#### Exercise
Search the records below for the string "Regola" and copy each line where it turns up.

★ ★ ★ ★

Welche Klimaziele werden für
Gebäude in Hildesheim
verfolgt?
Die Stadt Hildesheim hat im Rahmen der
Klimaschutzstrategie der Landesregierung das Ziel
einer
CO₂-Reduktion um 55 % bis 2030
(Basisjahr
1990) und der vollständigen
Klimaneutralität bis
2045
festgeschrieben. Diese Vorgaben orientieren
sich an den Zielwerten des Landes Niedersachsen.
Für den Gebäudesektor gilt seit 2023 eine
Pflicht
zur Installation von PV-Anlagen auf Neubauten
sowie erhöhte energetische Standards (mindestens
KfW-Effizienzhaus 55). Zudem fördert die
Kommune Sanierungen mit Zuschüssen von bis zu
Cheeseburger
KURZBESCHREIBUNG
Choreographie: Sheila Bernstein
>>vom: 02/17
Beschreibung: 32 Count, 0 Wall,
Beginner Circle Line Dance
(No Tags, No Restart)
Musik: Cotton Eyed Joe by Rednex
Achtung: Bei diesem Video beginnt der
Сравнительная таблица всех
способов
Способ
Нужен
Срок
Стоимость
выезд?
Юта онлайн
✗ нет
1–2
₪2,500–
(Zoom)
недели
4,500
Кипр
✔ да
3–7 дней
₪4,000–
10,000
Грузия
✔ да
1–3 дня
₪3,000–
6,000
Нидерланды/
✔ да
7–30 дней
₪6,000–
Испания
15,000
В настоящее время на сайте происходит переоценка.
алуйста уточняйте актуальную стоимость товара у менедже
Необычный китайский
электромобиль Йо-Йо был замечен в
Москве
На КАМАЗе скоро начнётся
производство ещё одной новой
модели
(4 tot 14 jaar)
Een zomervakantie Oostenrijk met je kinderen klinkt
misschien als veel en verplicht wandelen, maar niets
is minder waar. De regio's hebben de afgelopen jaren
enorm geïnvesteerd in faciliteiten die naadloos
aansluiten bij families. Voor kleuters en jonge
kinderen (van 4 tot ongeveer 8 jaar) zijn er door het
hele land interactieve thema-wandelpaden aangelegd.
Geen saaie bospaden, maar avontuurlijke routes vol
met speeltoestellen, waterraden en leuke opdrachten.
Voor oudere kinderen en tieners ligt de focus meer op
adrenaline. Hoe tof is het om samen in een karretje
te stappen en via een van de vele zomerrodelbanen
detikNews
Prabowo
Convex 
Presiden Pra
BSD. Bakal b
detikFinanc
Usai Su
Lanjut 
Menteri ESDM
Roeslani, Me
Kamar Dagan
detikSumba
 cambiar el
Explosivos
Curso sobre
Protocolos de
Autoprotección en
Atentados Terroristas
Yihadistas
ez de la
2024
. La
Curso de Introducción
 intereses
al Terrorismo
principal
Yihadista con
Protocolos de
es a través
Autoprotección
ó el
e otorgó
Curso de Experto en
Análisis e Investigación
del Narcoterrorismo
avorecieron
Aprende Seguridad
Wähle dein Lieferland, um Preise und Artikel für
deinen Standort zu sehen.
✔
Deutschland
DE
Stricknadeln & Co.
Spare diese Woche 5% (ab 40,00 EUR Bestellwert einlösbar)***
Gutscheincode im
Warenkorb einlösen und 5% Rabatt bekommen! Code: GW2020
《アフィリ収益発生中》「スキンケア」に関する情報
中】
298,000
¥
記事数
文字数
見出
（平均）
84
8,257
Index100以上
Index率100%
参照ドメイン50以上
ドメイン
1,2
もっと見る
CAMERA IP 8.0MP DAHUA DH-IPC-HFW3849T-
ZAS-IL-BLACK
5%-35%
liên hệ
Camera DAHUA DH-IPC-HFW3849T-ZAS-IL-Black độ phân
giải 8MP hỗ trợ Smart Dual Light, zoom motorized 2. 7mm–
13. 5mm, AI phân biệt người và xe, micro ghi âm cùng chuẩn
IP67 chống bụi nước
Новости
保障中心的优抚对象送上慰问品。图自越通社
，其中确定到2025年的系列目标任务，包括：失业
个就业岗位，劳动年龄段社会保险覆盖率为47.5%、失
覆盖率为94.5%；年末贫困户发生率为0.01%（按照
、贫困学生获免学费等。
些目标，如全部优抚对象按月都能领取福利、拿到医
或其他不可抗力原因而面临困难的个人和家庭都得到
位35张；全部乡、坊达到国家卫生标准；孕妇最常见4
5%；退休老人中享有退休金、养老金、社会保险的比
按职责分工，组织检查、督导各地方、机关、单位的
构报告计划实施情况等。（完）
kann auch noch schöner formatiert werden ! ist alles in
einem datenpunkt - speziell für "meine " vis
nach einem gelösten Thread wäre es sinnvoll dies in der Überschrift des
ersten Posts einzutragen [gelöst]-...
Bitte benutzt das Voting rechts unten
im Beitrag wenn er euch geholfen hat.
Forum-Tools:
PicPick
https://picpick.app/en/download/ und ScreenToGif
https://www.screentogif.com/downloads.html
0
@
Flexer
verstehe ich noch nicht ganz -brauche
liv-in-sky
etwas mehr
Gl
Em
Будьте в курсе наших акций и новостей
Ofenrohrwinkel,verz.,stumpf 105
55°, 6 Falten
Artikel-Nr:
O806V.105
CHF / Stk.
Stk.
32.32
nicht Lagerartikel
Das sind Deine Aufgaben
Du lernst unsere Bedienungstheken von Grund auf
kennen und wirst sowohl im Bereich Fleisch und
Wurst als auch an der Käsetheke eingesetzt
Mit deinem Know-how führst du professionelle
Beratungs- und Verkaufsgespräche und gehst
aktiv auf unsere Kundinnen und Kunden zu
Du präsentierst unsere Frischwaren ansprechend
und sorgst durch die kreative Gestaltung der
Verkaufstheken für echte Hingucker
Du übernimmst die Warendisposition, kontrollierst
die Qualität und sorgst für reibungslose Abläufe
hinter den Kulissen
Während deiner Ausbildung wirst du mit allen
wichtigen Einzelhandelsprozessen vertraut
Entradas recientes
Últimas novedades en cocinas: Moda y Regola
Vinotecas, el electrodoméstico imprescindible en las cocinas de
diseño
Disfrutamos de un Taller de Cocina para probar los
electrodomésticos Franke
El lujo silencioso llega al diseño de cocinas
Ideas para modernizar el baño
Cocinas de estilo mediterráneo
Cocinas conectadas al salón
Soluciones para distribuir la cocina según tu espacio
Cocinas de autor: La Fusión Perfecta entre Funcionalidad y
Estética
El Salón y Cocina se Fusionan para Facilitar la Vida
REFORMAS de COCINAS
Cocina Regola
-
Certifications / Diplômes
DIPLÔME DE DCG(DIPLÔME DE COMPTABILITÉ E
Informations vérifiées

★ ★ ★ ★

#### Solution to this problem
Últimas novedades en cocinas: Moda y Regola
Cocina Regola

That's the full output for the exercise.